Co-author Professor Rubery concluded:

“For employers the growth of part time and flexible working in the UK can lead to benefits such as more committed staff, better recruitment and retention and less absenteeism and the opportunity to cover peak times without incurring overtime costs. For employees benefits can include adjustments to life commitments, reduced commuting time and access to more leisure time – either consolidated or per day.
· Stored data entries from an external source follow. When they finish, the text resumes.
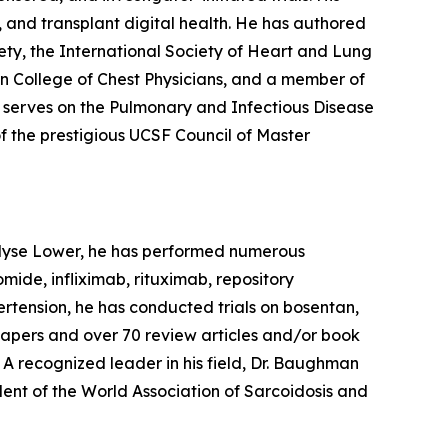
, and transplant digital health. He has authored
ty, the International Society of Heart and Lung
an College of Chest Physicians, and a member of
 serves on the Pulmonary and Infectious Disease
f the prestigious UCSF Council of Master
. Elyse Lower, he has performed numerous
omide, infliximab, rituximab, repository
pertension, he has conducted trials on bosentan,
al papers and over 70 review articles and/or book
. A recognized leader in his field, Dr. Baughman
dent of the World Association of Sarcoidosis and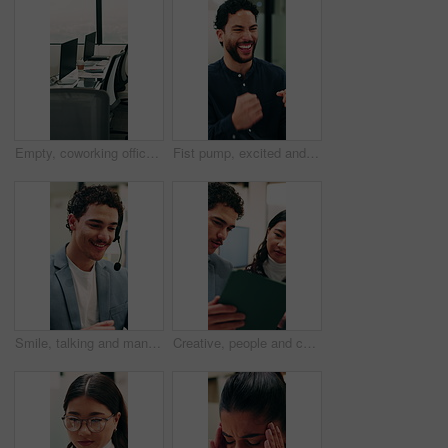
Empty, coworking office and corporate workspace for insurance company, finance firm and desks. Computer, chairs and window setup at agency for wealth management, workstation and debt consolidation
Fist pump, excited and businessman in office with good news, winning or approval of finance report. Happy, job promotion and male financial advisor with celebration for investment profit in workplace
Smile, talking and man with headset in call center, sales pitch and networking for lead generation. Discussion, telemarketing and happy agent with tech for offer inquiry, proposal and product faq
Creative, people and conversation in office with tablet, collaboration and opinion for brand campaign. Team, discussion and planning in business with tech, marketing strategy and advertising project.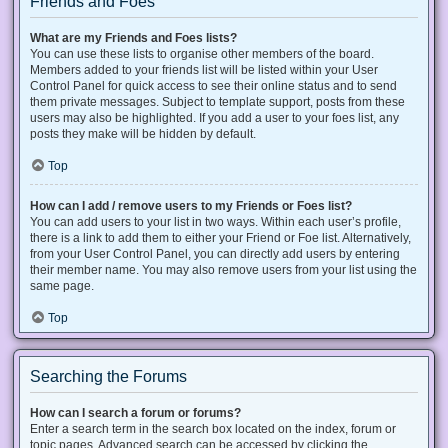
Friends and Foes
What are my Friends and Foes lists?
You can use these lists to organise other members of the board.
Members added to your friends list will be listed within your User
Control Panel for quick access to see their online status and to send
them private messages. Subject to template support, posts from these
users may also be highlighted. If you add a user to your foes list, any
posts they make will be hidden by default.
Top
How can I add / remove users to my Friends or Foes list?
You can add users to your list in two ways. Within each user’s profile,
there is a link to add them to either your Friend or Foe list. Alternatively,
from your User Control Panel, you can directly add users by entering
their member name. You may also remove users from your list using the
same page.
Top
Searching the Forums
How can I search a forum or forums?
Enter a search term in the search box located on the index, forum or
topic pages. Advanced search can be accessed by clicking the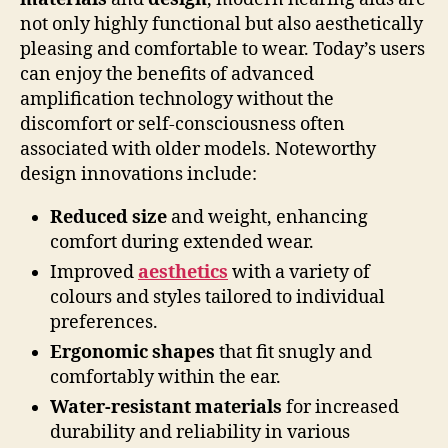
not only highly functional but also aesthetically
pleasing and comfortable to wear. Today’s users
can enjoy the benefits of advanced
amplification technology without the
discomfort or self-consciousness often
associated with older models. Noteworthy
design innovations include:
Reduced size
and weight, enhancing
comfort during extended wear.
Improved
aesthetics
with a variety of
colours and styles tailored to individual
preferences.
Ergonomic shapes
that fit snugly and
comfortably within the ear.
Water-resistant materials
for increased
durability and reliability in various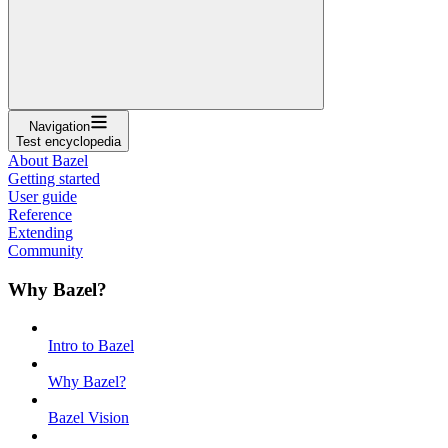
Navigation
Test encyclopedia
About Bazel
Getting started
User guide
Reference
Extending
Community
Why Bazel?
Intro to Bazel
Why Bazel?
Bazel Vision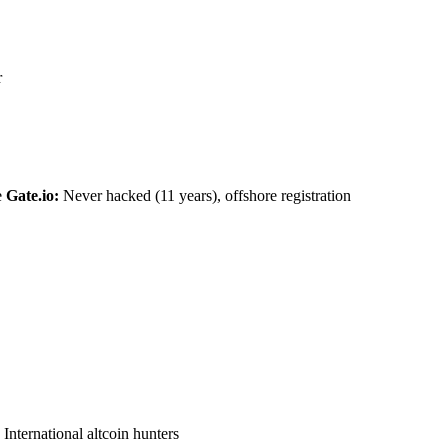
r
e
Gate.io:
Never hacked (11 years), offshore registration
International altcoin hunters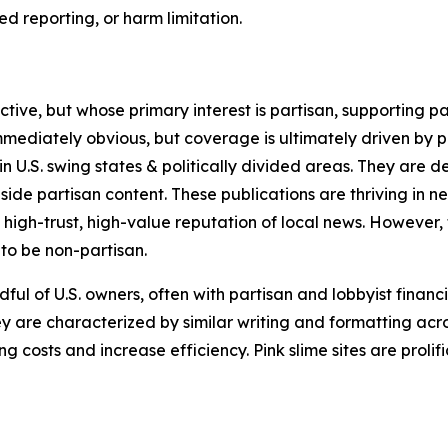
 reporting, or harm limitation.
ve, but whose primary interest is partisan, supporting part
immediately obvious, but coverage is ultimately driven by pol
in U.S. swing states & politically divided areas. They are 
gside partisan content. These publications are thriving in 
 high-trust, high-value reputation of local news. However,
 to be non-partisan.
ful of U.S. owners, often with partisan and lobbyist financ
y are characterized by similar writing and formatting acros
osts and increase efficiency. Pink slime sites are prolifi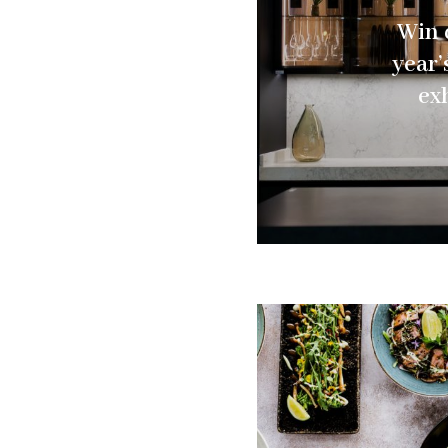
Win d
year
ex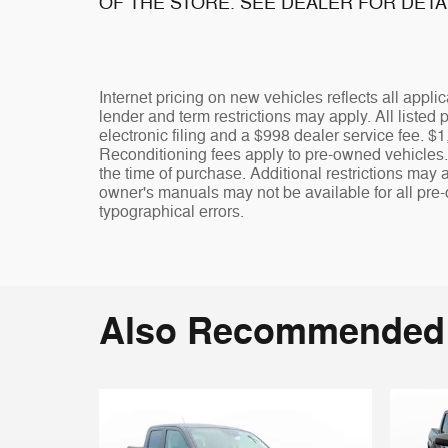
OF THE STORE. SEE DEALER FOR DETA
Internet pricing on new vehicles reflects all appl
lender and term restrictions may apply. All listed p
electronic filing and a $998 dealer service fee.
Reconditioning fees apply to pre-owned vehicles. Th
the time of purchase. Additional restrictions may 
owner's manuals may not be available for all pre-
typographical errors.
Also Recommended f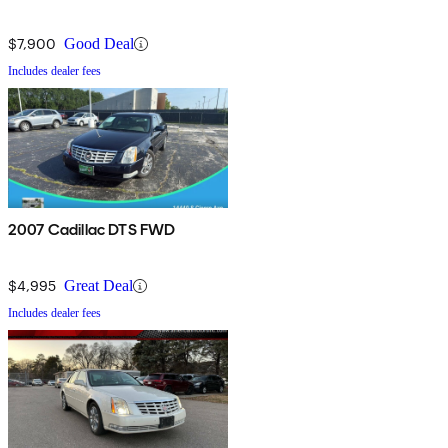
$7,900
Good Deal
Includes dealer fees
2007 Cadillac DTS FWD
$4,995
Great Deal
Includes dealer fees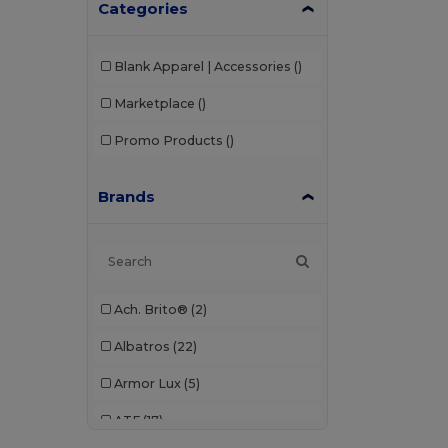
Categories
Blank Apparel | Accessories
()
Marketplace
()
Promo Products
()
Brands
Ach. Brito®
(2)
Albatros
(22)
Armor Lux
(5)
ATF
(17)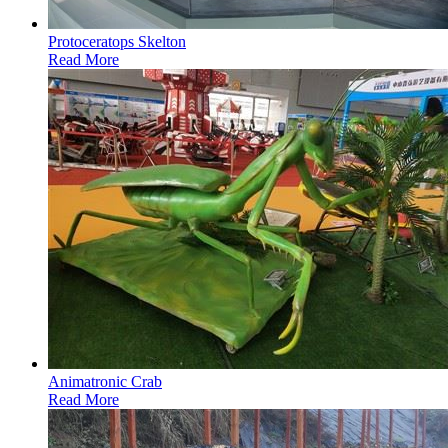
Protoceratops Skelton
Read More
Animatronic Crab
Read More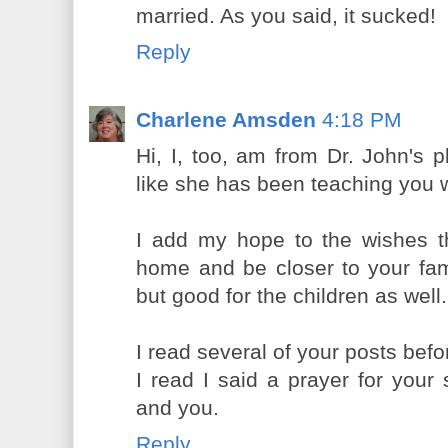
married. As you said, it sucked!
Reply
Charlene Amsden
4:18 PM
Hi, I, too, am from Dr. John's p
like she has been teaching you w
I add my hope to the wishes t
home and be closer to your famil
but good for the children as wel
I read several of your posts be
I read I said a prayer for your 
and you.
Reply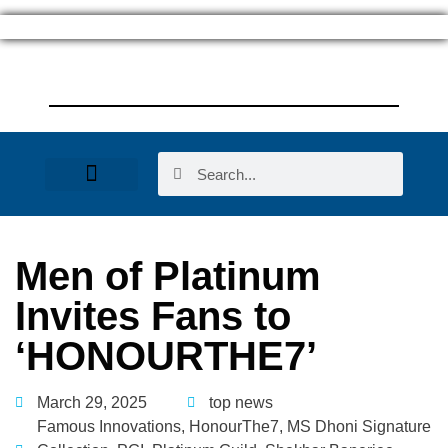
Women Entrepreneurs
Men of Platinum
Invites Fans to
‘HONOURTHE7’
March 29, 2025
top news
Famous Innovations
,
HonourThe7
,
MS Dhoni Signature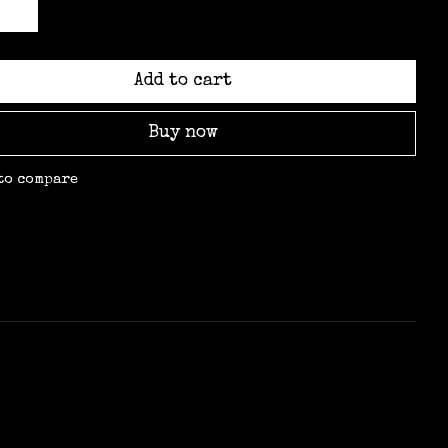
Add to cart
Buy now
to compare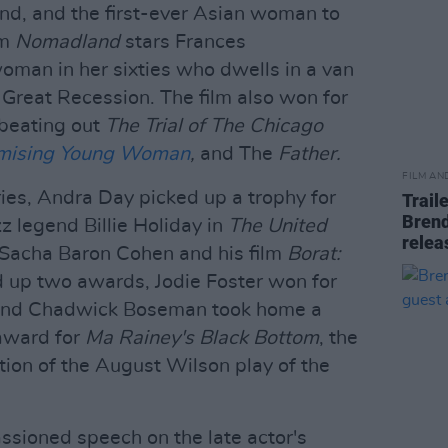
and, and the first-ever Asian woman to
lm
Nomadland
stars Frances
man in her sixties who dwells in a van
e Great Recession. The film also won for
 beating out
The Trial of The Chicago
mising Young Woman
,
and The
Father.
FILM AN
ries, Andra Day picked up a trophy for
Trail
Brend
zz legend Billie Holiday in
The United
relea
Sacha Baron Cohen and his film
Borat:
d up two awards, Jodie Foster won for
nd Chadwick Boseman took home a
award for
Ma Rainey's Black Bottom
, the
tion of the August Wilson play of the
sioned speech on the late actor's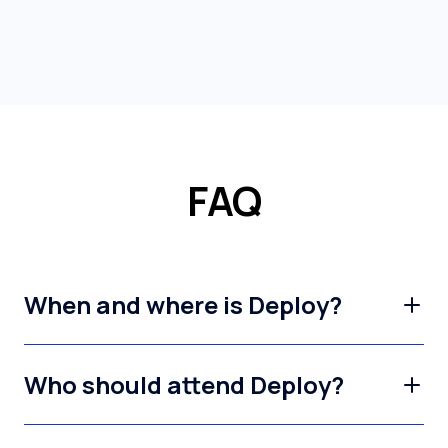
FAQ
When and where is Deploy?
Who should attend Deploy?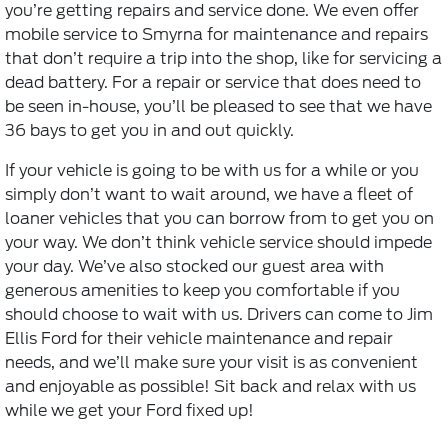
you’re getting repairs and service done. We even offer
mobile service to Smyrna for maintenance and repairs
that don’t require a trip into the shop, like for servicing a
dead battery. For a repair or service that does need to
be seen in-house, you’ll be pleased to see that we have
36 bays to get you in and out quickly.
If your vehicle is going to be with us for a while or you
simply don’t want to wait around, we have a fleet of
loaner vehicles that you can borrow from to get you on
your way. We don’t think
vehicle service
should impede
your day. We’ve also stocked our guest area with
generous amenities to keep you comfortable if you
should choose to wait with us. Drivers can come to Jim
Ellis Ford for their vehicle maintenance and repair
needs, and we’ll make sure your visit is as convenient
and enjoyable as possible! Sit back and relax with us
while we get your Ford fixed up!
“While there may be obstacles to moving towards a new approach to flexible working it is worth remembering that the experiments with remote working during the pandemic have opened opportunities to challenge views that the way things are currently done is the way things must continue to be done. The potential attitudinal barriers and concerns among both employers and workers are, however, only likely to be overcome through wider support for new approaches to employment and to promoting inclusion and equality.”

This ReWAGE publication was co-authored for ReWAGE by Professor Jill Rubery (University of Manchester), Professor Alan Felstead (Cardiff University), Helen Blakely (Cardiff University) and Emily Erickson (University of Warwick).